Rahne Jones delivers fresh and funny work as the sharp-tongued Skye, who has a way of cutting through her fellow classmates’ B.S. and is committed to championing equal rights for all but isn’t above making her own Machiavellian moves.
Laura Dreyfuss is terrific as an earnest and whip-smart Payton loyalist who actually seems to have a heart and a conscience, unlike most of her friends (and their parents).
The all-important campaign is riddled with scandal and tragedy and double-crossing skullduggery, with some tears (and some blood) shed along the way. Once in a while we get a full-blown musical performance, as well as creative and weird flourishes such as re-enactments of the assassination of Abe Lincoln and John Hinckley’s attempt at President Ronald Reagan’s life, with Payton and other characters portraying the principals.
The performances are hit and miss, with some of the lead actors going big and broad and playing to the rafters, as if they’re on stage in a cavernous auditorium. That’s a risky and in more than a few cases not entirely successful choice for the television (aka online) medium.
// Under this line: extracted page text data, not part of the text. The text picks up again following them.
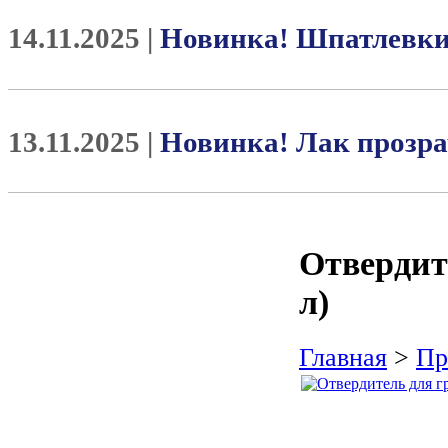
14.11.2025 |
Новинка! Шпатлевк
13.11.2025 |
Новинка! Лак проз
Отвердите
л)
Главная
>
Пр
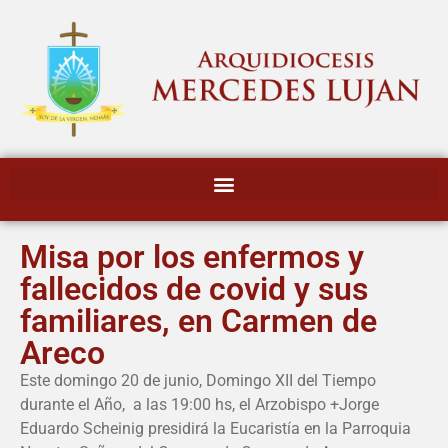
Misa por los enfermos y
fallecidos de covid y sus
familiares, en Carmen de
Areco
Este domingo 20 de junio, Domingo XII del Tiempo
durante el Año, a las 19:00 hs, el Arzobispo +Jorge
Eduardo Scheinig presidirá la Eucaristía en la Parroquia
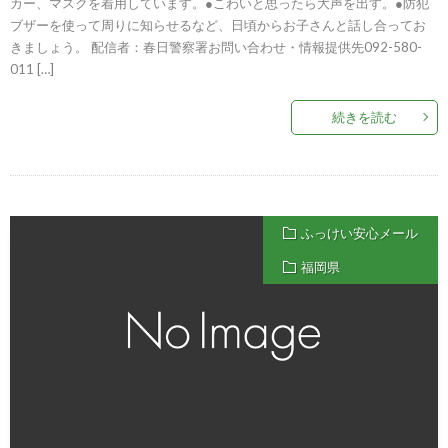
カー、マスクを着用しています。●こわいと思ったら大声を出す。●防犯
ブザーを使って周りに知らせるなど、日頃からお子さんと話し合ってお
きましょう。 配信者：春日警察署お問い合わせ・情報提供先092-580-
011 […]
続きを読む
ふっけい安心メール
福岡県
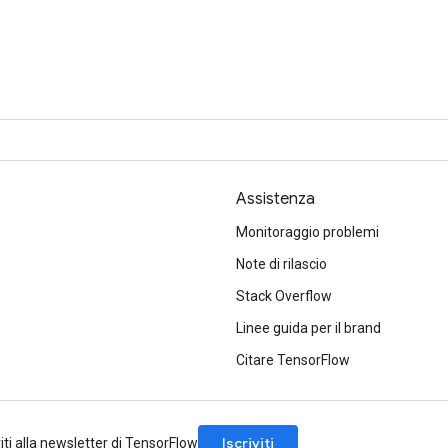
Assistenza
Monitoraggio problemi
Note di rilascio
Stack Overflow
Linee guida per il brand
Citare TensorFlow
Iscriviti
viti alla newsletter di TensorFlow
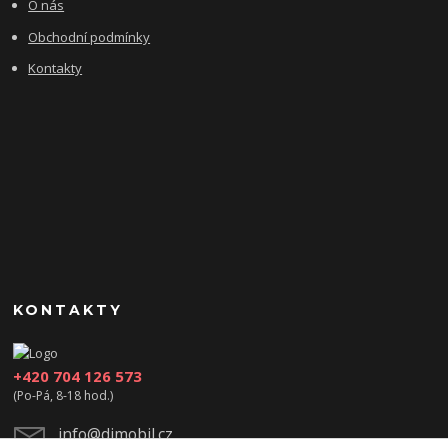
O nás
Obchodní podmínky
Kontakty
KONTAKTY
+420 704 126 573
(Po-Pá, 8-18 hod.)
info@djmobil.cz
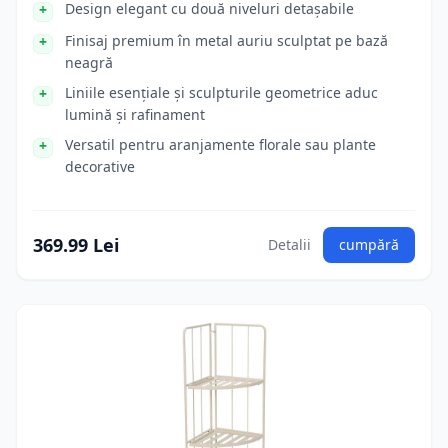
Design elegant cu două niveluri detașabile
Finisaj premium în metal auriu sculptat pe bază
neagră
Liniile esențiale și sculpturile geometrice aduc
lumină și rafinament
Versatil pentru aranjamente florale sau plante
decorative
369.99 Lei
Detalii
cumpără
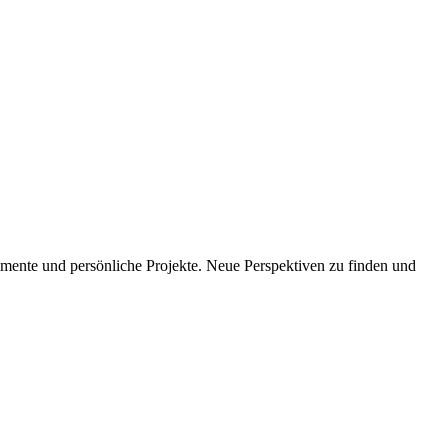
imente und persönliche Projekte. Neue Perspektiven zu finden und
Granted, it can be great fun watching these audaciously amoral clowns, many of them obscenely rich, stumbling and bumbling about and smugly thinking they’re the smartest people in the room when in fact they’re not, they’re really, really not.
But when there are so many of them, and when the plot grows ever soapier and more outlandish, it’s sometimes difficult not to drift off and consider bailing on the series. By the time Judith Light and Bette Midler parachute in out of nowhere in a finale focused primarily on setting up Season Two, I was already firmly committed to being “undecided” about whether I’ll sign on for another campaign with “The Politician.”